Fix packed-QKV and broadcast-head bias strides in quantized GQA flash attention by tianleiwu · Pull Request #28963 · microsoft/onnxruntime

tianleiwu · 2026-06-09T20:09:45Z

Description

The quantized KV-cache flash-attention path for the CPU GroupQueryAttention contrib op carried two latent batch-stride bugs that produced incorrect results for batch_size > 1. This PR ports the fixes already landed for the FP32 path (PR #28962) to the quantized path, and adds a regression test that exercises the previously-uncovered scenario.

Summary of Changes

Bug fixes

File	Change
`onnxruntime/core/mlas/inc/mlas_qkv_quant.h`	Add `q_batch_stride` field to `MlasFlashAttentionQuantizedKVArgs` so the kernel uses a caller-supplied Q batch stride instead of assuming the unpacked `num_headsSH` layout.
`onnxruntime/core/mlas/lib/flashattn_qkv.cpp`	Use `args->q_batch_stride` for the Q pointer in both the main tiled kernel and the flash-decoding kernel; compute the attention-bias batch stride from `bias_head_extent = broadcast_head ? 1 : num_heads` (two sites) instead of always using `num_heads`.
`onnxruntime/contrib_ops/cpu/bert/gqa_attention_base.h`	Set `q_batch_stride` to `(num_heads + 2kv_num_heads)SH` for packed QKV (else `num_headsS*H`) in the unified dispatch; correct the per-batch Q offset and bias slice to use the packed stride and head extent.

Tests

Add test_int8_bias_broadcast_head_multi_batch to test_gqa_cpu_quantized.py covering [B, 1, S, T] bias with batch_size > 1. The existing test_int8_bias_broadcast_head used batch_size == 1, which masked the head-broadcast batch-stride bug.

Testing

cd onnxruntime/test/python/transformers && python -m pytest test_gqa_cpu_quantized.py -q → 21 passed, 2 skipped.
Verified the new test catches the bug: temporarily reverting the bias-stride fix makes test_int8_bias_broadcast_head_multi_batch fail (mismatches starting at batch index 1) while the batch_size == 1 variant still passes; restoring the fix makes all tests pass.
lintrunner -a → no lint issues.

Motivation and Context

Follow-up to PR #28962, which fixed the identical two bugs (packed-QKV Q batch stride and attention-bias head-broadcast batch stride) in the non-quantized FP32 CPU GQA path. The quantized path was left untouched there as out of scope; existing quantized parity tests did not cover batch > 1 with [B, 1, S, T] bias, so the bugs went undetected.

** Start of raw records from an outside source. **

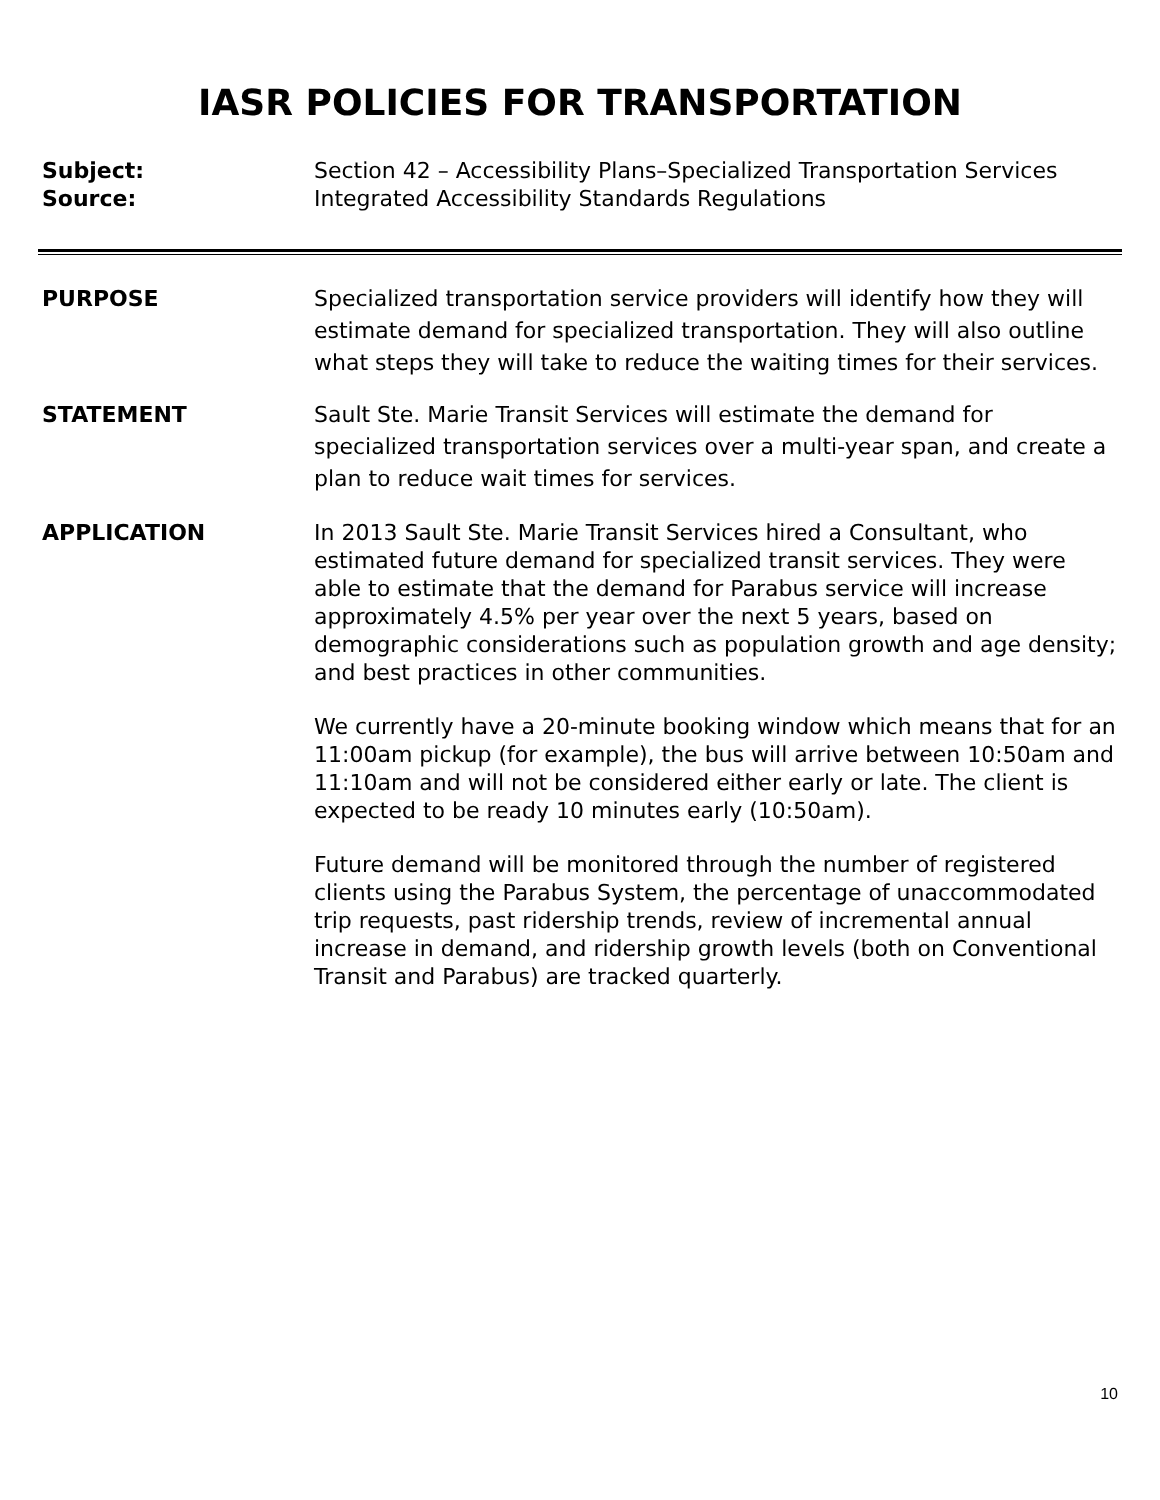IASR POLICIES FOR TRANSPORTATION
Subject:
Source:
Section 42 – Accessibility Plans–Specialized Transportation Services
Integrated Accessibility Standards Regulations
PURPOSE Specialized transportation service providers will identify how they will estimate demand for specialized transportation. They will also outline what steps they will take to reduce the waiting times for their services.
STATEMENT Sault Ste. Marie Transit Services will estimate the demand for specialized transportation services over a multi-year span, and create a plan to reduce wait times for services.
APPLICATION In 2013 Sault Ste. Marie Transit Services hired a Consultant, who estimated future demand for specialized transit services. They were able to estimate that the demand for Parabus service will increase approximately 4.5% per year over the next 5 years, based on demographic considerations such as population growth and age density; and best practices in other communities.
We currently have a 20-minute booking window which means that for an 11:00am pickup (for example), the bus will arrive between 10:50am and 11:10am and will not be considered either early or late. The client is expected to be ready 10 minutes early (10:50am).
Future demand will be monitored through the number of registered clients using the Parabus System, the percentage of unaccommodated trip requests, past ridership trends, review of incremental annual increase in demand, and ridership growth levels (both on Conventional Transit and Parabus) are tracked quarterly.
10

…ized GQA The quantized KV-cache flash-attention path used a hardcoded Q batch stride (num_heads*S*H) and a num_heads-based attention-bias batch stride, producing incorrect results for batch_size > 1 with packed QKV or [B, 1, S, T] bias. Add a caller-supplied q_batch_stride to MlasFlashAttentionQuantizedKVArgs and compute the bias batch stride from the actual head extent (1 when the head dim is broadcast). Mirrors the FP32 fixes from #28962. Adds a regression test for batch > 1 with head-broadcast bias.

Copilot

Pull request overview

This PR fixes two correctness issues in the CPU quantized KV-cache flash-attention path for the com.microsoft.GroupQueryAttention contrib op that can produce wrong results when batch_size > 1: (1) query (Q) batch stride handling for packed QKV layouts, and (2) attention-bias batch stride computation when the head dimension is broadcast (bias shape [B, 1, S, T]). It also adds a Python regression test to cover the previously-missed multi-batch broadcast-head bias case.

Changes:

Add q_batch_stride to MlasFlashAttentionQuantizedKVArgs and use it in the quantized flash-attention kernels to support both standard and packed-QKV layouts.
Fix attention-bias batch-stride calculation in quantized flash attention to account for head broadcasting (bias_head_extent = 1 when broadcast).
Add a new quantized Python regression test for [B, 1, S, T] bias with batch_size > 1.

Reviewed changes

Copilot reviewed 4 out of 4 changed files in this pull request and generated 2 comments.

File	Description
`onnxruntime/core/mlas/inc/mlas_qkv_quant.h`	Extends quantized flash-attention args with `q_batch_stride` for correct Q addressing across batches/layouts.
`onnxruntime/core/mlas/lib/flashattn_qkv.cpp`	Uses caller-provided Q batch stride and fixes bias batch stride when head dim is broadcast (tiled + decoding paths).
`onnxruntime/contrib_ops/cpu/bert/gqa_attention_base.h`	Wires `q_batch_stride` from the op dispatch and fixes per-batch bias slicing stride for broadcast-head bias.
`onnxruntime/test/python/transformers/test_gqa_cpu_quantized.py`	Adds a multi-batch regression test for broadcast-head attention bias.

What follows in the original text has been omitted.